Detailed documentation for configuring kernel virtual terminals is the realm of the operating system
For FreeBSD, for example, see the syscons(4), vt(4), kbdcontrol(1), and vidcontrol(1) manual pages.
There are rudimentary kernel-vt-kbdcontrol
and kernel-vt-vidcontrol
services that are parameterizable with service environment variables to apply settings using these utilities at boostrap.
However, it should be noted:
FreeBSD's framebuffer support is egregiously constrained, being only capable of 800×600 resolution at best.
FreeBSD's vt(4) reimplementation of its KVT subsystem broke vidcontrol(1). The design seems to be that one nowadays only sets the required display resolution at bootstrap time, via loader variables, and it is immutable via vidcontrol(1) at runtime.
GNU GRUB2 is hardwired in code to force the system into text mode when bootstrapping FreeBSD.

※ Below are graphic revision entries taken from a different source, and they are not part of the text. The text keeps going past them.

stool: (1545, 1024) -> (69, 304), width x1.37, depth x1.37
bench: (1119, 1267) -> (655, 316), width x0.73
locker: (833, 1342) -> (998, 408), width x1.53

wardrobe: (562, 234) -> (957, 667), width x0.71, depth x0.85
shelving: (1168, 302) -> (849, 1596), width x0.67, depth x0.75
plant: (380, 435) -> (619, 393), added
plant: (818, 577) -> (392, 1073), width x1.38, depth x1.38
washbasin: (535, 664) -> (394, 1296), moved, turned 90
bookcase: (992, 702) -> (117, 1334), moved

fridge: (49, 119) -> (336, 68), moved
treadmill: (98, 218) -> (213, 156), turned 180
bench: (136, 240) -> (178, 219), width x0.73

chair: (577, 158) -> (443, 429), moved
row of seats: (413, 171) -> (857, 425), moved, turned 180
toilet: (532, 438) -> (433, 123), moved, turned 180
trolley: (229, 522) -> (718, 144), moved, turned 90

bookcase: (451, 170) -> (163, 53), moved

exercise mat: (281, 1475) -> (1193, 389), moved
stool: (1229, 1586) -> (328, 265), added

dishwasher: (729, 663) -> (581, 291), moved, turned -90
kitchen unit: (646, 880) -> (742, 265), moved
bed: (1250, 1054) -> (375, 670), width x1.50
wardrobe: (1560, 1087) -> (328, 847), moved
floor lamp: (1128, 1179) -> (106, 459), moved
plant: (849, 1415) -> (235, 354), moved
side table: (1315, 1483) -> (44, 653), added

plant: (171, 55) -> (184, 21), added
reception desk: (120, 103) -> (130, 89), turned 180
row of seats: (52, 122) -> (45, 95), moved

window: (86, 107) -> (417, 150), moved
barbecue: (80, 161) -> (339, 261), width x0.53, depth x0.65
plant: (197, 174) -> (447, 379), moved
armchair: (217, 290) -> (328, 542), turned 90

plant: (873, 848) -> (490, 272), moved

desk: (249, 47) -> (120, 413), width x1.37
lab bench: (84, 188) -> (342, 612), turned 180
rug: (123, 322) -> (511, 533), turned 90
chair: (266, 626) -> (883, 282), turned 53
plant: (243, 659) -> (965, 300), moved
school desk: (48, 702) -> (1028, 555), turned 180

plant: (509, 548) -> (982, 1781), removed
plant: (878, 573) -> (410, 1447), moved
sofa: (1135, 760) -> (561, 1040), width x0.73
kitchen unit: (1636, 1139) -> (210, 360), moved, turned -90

In the case of Linux-based operating systems, the nosh toolset does come with linux-vt and linux-console documentation to fill in some long-standing holes in existing documentation.
There are rudimentary kernel-vt-kbdrate
, kernel-vt-loadkeys
, kernel-vt-setterm
, and kernel-vt-setfont
services that are parameterizable with service environment variables to apply settings using various kbd, console-tools, or util-linux utilities at bootstrap.